Feminism and (Political) Progress
Fifth Oxford Graduate Political Theory Conference
University of Oxford | May 13 & 14 2015
Keynote speaker: Lorna Finlayson (University of Essex)
The development of Western feminist thought is typically framed in terms of ‘waves’, implying progression within the movement. At the moment, because of a resurgence in feminist politics and activism some are arguing that a new wave of feminism is emerging. Yet, this so-called ‘Fourth Wave’ has been difficult to define. Proponents of Fourth Wave Feminism argue that this framing is necessitated by radical disagreements over what the aims of feminism, as a movement, should be. It is clear that a new intellectual configuration is emerging insofar as ‘Fourth Wave Feminism’ can be seen as an umbrella for the responses to both Second and Third Wave problematics – both in activism and the academy.
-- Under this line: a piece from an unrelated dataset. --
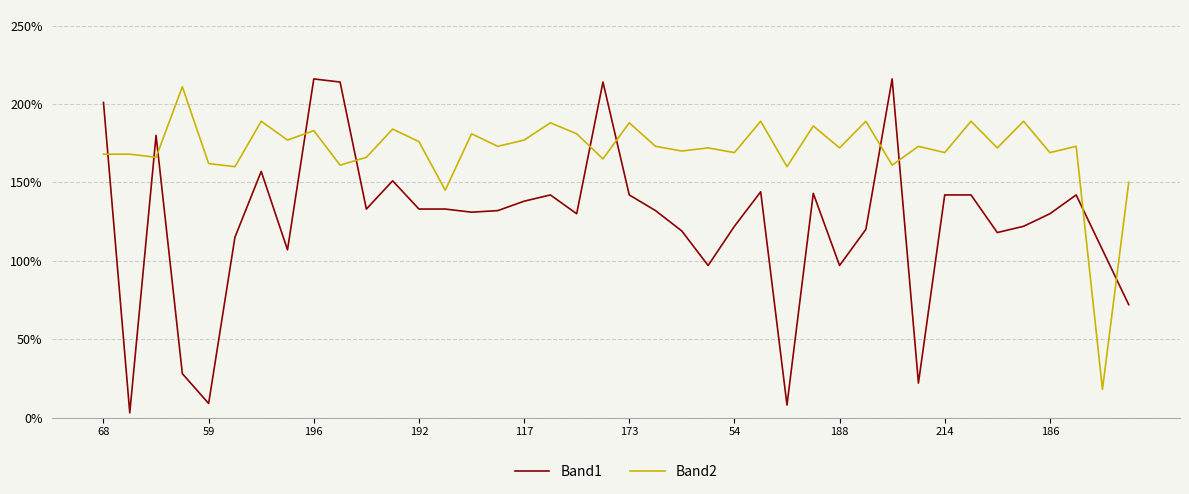

In Band2, how many points are lower than both neighbors (excluding endpoints)?

16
How can today’s feminist movement incorporate and respond to both the materialist concerns of the Second Wave and the ideological concerns of the Third Wave while not simultaneously assuming their political baggage?
Despite the progress implied by a new feminist wave, it is far less clear what exactly feminism is now progressing towards. This revival in feminism seems to know what it is against, but what it is forremains highly contested. The current inability to present a positive definition can be seen as an opportunity to critically reflect on the aims and methods of the feminist project, how we should characterise political progress, and what exactly we must fight for.
Papers are welcome from across the discipline and may address, without being limited to, the following:
- Feminism and Historical Injustice: Decolonial and postcolonial feminism, feminist perspectives on colonisation and occupation
- Intersectionality and Exclusion: Queer issues, feminism and race, women and religion
- Feminism and the Self: feminism and the body (embodiment), identity politics, anti-essentialism
- New Areas of Feminism Concern: Cyberfeminism, ecofeminism, development
- Feminist Revivals: Waves of feminism, Marxist feminism and social reproduction, issues of suffrage
- Women and Political Violence: Feminism and war, protest and civil disobedience, women and terrorism
- Feminist Interpretations of the State: Rights, redistribution, women’s interactions with the state
- Feminist Methods/Modes of Critique: Consciousness raising, emotionality, linguistics
We invite submissions of abstracts of no more than 500 words by March 6, 2016. Email submissions to firstname.lastname@example.org and have them formatted for blind review so that your name does not appear with the abstract. Please note, only graduate students, postdocs, and those still seeking full-time academic lectureships may apply.
Successful applicants will be notified by March 18, and full papers (for a 15-20 minute talk) should be submitted to the committee by May 6 for pre-conference circulation.